With that in mind, I asked Dr. Jeff Turnbull, the CMA’s president, if physicians don’t know enough already to present a set of precise recommendations. And don’t the docs cumulatively understand the system far better than the average folks they’re proposing to consult with anyway? Turnbull framed the CMA’s outreach plan as a way of building a coalition, or, as he put it, a consortium. “Once we get a consortium of individuals,” he said, “other allied health professionals, doctors, patients, community members, then we’ll actually have clout, then we’ll have our decision-makers listening.”

It’s not a bad strategy for amplifying the influence of the already powerful doctors’ organization. Hence, the CMA’s new website, where it hopes to attract many comments from Canadians, and its plan to hold town-hall meetings across the country in 2011. As well, Turnbull said the CMA will eventually appoint “a blue ribbon panel to look at resourcing options”—I take it he means how we’re going to pay for care going forward—and deliver a “final action plan” next fall.

The timing is crucial here, since the agreement under which Ottawa funds about 20 per cent of the provinces’ health care costs runs out in 2014. So Canada has about three years to work things out. The CMA’s general inclinations are already clear: not only should universal health insurance be preserved, coverage should probably be extended to cover prescription drugs and long-term care.

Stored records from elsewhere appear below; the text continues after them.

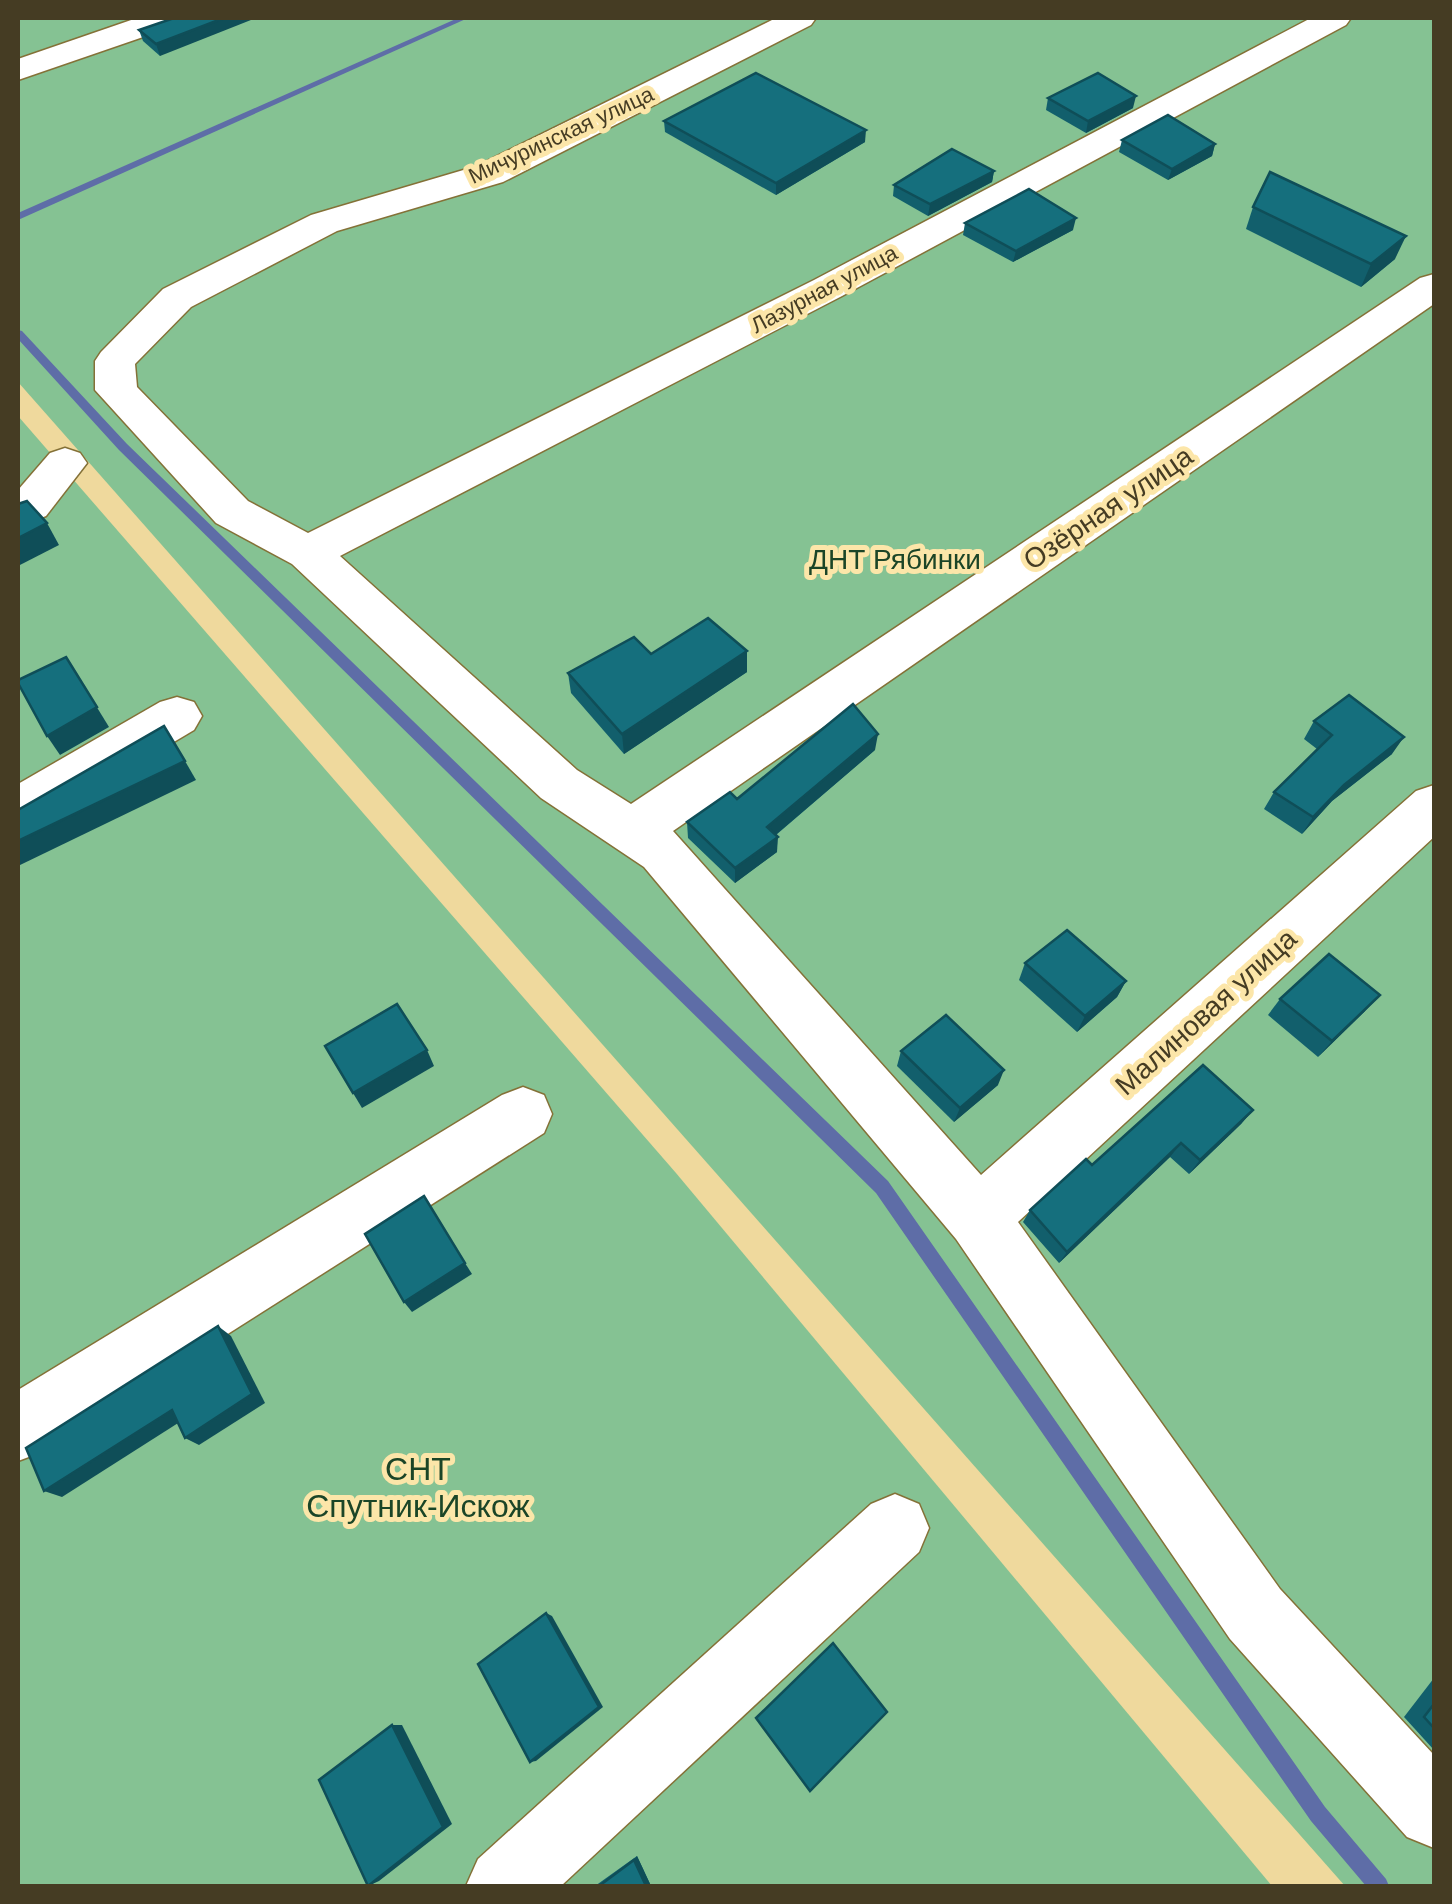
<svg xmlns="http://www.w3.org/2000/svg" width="1452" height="1904" viewBox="0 0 1452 1904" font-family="Arial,sans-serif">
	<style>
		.green { fill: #85c293 }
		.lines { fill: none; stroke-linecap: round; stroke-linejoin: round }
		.stream { fill: #5e6da7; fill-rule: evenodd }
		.minor-casing { stroke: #847137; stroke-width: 3 }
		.minor { fill: #fff; fill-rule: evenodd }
		.wall { fill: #125f6c }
		.shaded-wall { fill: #0f4e58 }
		.building { fill: #156f7d; stroke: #0f4e58; stroke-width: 2.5 }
		.labels { text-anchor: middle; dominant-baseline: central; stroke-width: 10; stroke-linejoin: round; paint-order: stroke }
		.far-street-label { font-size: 22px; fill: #453c23; stroke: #fce6a9 }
		.street-label { font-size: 28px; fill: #453c23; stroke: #fce6a9 }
		.park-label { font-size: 28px; fill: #1b4527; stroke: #fce6a9 }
		.near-park-label { font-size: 32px; fill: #1b4527; stroke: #fce6a9 }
	</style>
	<rect width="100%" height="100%" fill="#efd99d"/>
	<g class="green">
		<polygon points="18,18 1434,18 1434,1886 1345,1886 18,382"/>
		<polygon points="18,416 676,1173 1272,1886 18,1886"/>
	</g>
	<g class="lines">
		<g class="stream">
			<polygon points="458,18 468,18 18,220 18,213"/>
			<polygon points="18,330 22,331 127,444 888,1181 1325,1807 1386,1879 1389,1886 1366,1886 1311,1821 876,1193 119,450 18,339"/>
		</g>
		<defs>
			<g id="minor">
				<polygon points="137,18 183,18 178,25 18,80 18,59"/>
				<polygon points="776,18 816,18 811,25 503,182 337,231 191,307 135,364 137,387 248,501 308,533 814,280 1311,18 1351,18 1346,25 842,296 340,556 577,770 631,804 1420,278 1434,274 1434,304 673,831 981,1175 1416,791 1434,785 1434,837 1018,1222 1280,1589 1434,1755 1434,1848 1407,1837 1230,1639 956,1239 644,867 541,798 292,564 216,523 95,390 95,361 101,352 163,289 311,215 477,166"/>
				<polygon points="65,448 80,453 87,463 46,516 18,527 18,490 50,453"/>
				<polygon points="177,697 194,702 202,716 194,730 36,824 18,830 18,784 160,702"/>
				<polygon points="523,1087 544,1095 552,1114 544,1133 42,1452 18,1461 18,1390 502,1095"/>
				<polygon points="895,1494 919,1504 929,1528 919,1552 561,1886 466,1886 478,1859 871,1504"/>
			</g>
		</defs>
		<use href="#minor" class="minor-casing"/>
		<use href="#minor" class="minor"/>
	</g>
	<g class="wall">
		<polygon points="174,18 160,56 143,41 139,30"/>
		<polygon points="1048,98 1133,108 1086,133 1046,110"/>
		<polygon points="664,121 865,142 776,195 665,132"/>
		<polygon points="1122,140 1215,144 1212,156 1168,180 1119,152"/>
		<polygon points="994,171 992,182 928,216 893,196 894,185"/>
		<polygon points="1253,207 1395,259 1361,287 1246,229"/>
		<polygon points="965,223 1073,230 1013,262 963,235"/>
		<polygon points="651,654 747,672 624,754 571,693 568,673"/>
		<polygon points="1314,721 1392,754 1332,801 1302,834 1264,809 1274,792 1317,749 1304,739"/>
		<polygon points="875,750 776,835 777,852 735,883 688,838 687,822 737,799"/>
		<polygon points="1025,963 1126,981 1117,997 1077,1032 1019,980"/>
		<polygon points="1280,999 1365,1011 1318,1057 1268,1015"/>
		<polygon points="901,1051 998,1085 954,1122 897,1066"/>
		<polygon points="1253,1110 1241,1124 1189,1174 1170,1157 1059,1263 1023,1222 1030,1210"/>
		<polygon points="1434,1678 1434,1750 1404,1717"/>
		<polygon points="637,1856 651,1886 595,1886"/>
	</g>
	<g class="shaded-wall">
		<polygon points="224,18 256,18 160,56 156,44"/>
		<polygon points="1136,96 1133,108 1086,133 1088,121"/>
		<polygon points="866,130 865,142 776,195 776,183"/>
		<polygon points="1215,144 1212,156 1168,180 1172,169"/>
		<polygon points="994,171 992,182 928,216 930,204"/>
		<polygon points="1076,218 1073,230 1013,262 1016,251"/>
		<polygon points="1406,236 1395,259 1361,287 1371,264"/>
		<polygon points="47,523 59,545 18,566 18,538"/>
		<polygon points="747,651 747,672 624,754 622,734"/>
		<polygon points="66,657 109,727 60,755 47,736"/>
		<polygon points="878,734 875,750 766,843 767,827"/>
		<polygon points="1404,737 1392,754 1332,801 1302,834 1313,817 1344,785"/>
		<polygon points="185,761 196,780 18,866 18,841"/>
		<polygon points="778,837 777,852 735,883 735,868"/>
		<polygon points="1126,981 1117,997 1077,1032 1085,1016"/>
		<polygon points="1380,995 1365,1011 1318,1057 1332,1041"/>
		<polygon points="427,1050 434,1066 362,1108 353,1093"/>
		<polygon points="1004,1070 998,1085 954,1122 960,1108"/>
		<polygon points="1253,1110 1241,1124 1189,1174 1200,1160"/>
		<polygon points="1181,1143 1170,1157 1059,1263 1067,1252"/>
		<polygon points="465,1263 472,1274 412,1312 404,1302"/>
		<polygon points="218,1326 231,1336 265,1403 199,1445 185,1438"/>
		<polygon points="172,1410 186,1418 62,1497 44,1491"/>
		<polygon points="546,1613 552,1616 603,1707 536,1761 530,1762"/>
		<polygon points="392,1725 402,1725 452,1824 379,1881 368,1886"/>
		<polygon points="637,1856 651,1886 646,1886 634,1860"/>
	</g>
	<g class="building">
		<polygon points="174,18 224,18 156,44 139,30"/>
		<polygon points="756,73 866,130 776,183 664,121"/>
		<polygon points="1098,73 1136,96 1088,121 1048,98"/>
		<polygon points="1168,115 1215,144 1172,169 1122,140"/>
		<polygon points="952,149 994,171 930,204 894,185"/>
		<polygon points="1270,172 1406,236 1371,264 1253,207"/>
		<polygon points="1029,189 1076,218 1016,251 965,223"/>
		<polygon points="27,501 47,523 18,538 18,504"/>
		<polygon points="708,618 747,651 622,734 568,673 634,637 651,654"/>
		<polygon points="66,657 97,707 47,736 18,683 18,680"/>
		<polygon points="1349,695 1404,737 1344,785 1313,817 1274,792 1332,735 1314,721"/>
		<polygon points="853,704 878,734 767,827 778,837 735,868 687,822 730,792 737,799"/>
		<polygon points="164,726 185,761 18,841 18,810"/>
		<polygon points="1067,930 1126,981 1085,1016 1025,963"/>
		<polygon points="1329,954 1380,995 1332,1041 1280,999"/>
		<polygon points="397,1004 427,1050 353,1093 325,1046"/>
		<polygon points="946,1015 1004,1070 960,1108 901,1051"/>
		<polygon points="1203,1065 1253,1110 1200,1160 1181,1143 1067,1252 1030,1210 1086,1159 1092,1165"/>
		<polygon points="424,1196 465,1263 404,1302 365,1234"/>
		<polygon points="218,1326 252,1394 185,1438 172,1410 44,1491 26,1448"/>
		<polygon points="546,1613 599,1707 530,1762 478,1664"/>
		<polygon points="833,1643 887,1712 810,1791 756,1718"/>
		<polygon points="1434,1704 1434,1728 1424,1717"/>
		<polygon points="392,1725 443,1827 368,1886 319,1780"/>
		<polygon points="634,1860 646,1886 599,1886"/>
	</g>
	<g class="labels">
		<g class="far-street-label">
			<text transform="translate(561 135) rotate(-25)">Мичуринская улица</text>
			<text transform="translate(824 289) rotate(-28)">Лазурная улица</text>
		</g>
		<g class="street-label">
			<text transform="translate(1108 508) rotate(-34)">Озёрная улица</text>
			<text transform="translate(1206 1012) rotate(-42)">Малиновая улица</text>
		</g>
		<g class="park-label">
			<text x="895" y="559">ДНТ Рябинки</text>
		</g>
		<g class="near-park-label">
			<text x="418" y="1469">СНТ<tspan x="418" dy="37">Спутник-Искож</tspan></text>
		</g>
	</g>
	<rect width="1452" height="1904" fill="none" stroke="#453c23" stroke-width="40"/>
</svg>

The CMA sees the need for big change within the existing framework. The key paragraphs in the background document the group released last summer, Health Care Transformation in Canada, are the ones that sketch ideas for injecting efficiency into what would still be universal, publicly insured care:

“The system should be guided by properly structured incentives to reward efficient provision of timely, high-quality patient care. This would include incentives such as activity-based funding of hospitals (i.e., paying on the basis of services provided), and pay-for-performance measures for health care providers, with competition based on valid measures of quality and efficiency. The system would utilize both public and private service providers, and put uniform requirements and regulations in place for measuring quality.”

Importing such market-like efficiencies into the system without sacrificing its egalitarian merits would be a landmark policy achievement. It won’t happen, though, simply because the CMA reached out to Canadians. The fact is that most of us don’t ever see the system as a whole—we glimpse the organized chaos of an emergency room, sit in a doctor’s reception area praying we aren’t breathing in worse germs than we came with, wonder when the specialist’s office is going to call back, if ever.

So let’s hope the CMA conceives of its consultation process very much as a means to a political end—a way to bolster its case, the better to sway governments. The physicians should keep in mind that when it comes to really hard public policy issues, consultation processes too often devolve into exercises in putting off the difficult job of moving beyond generalities to workable, concrete proposals for reform.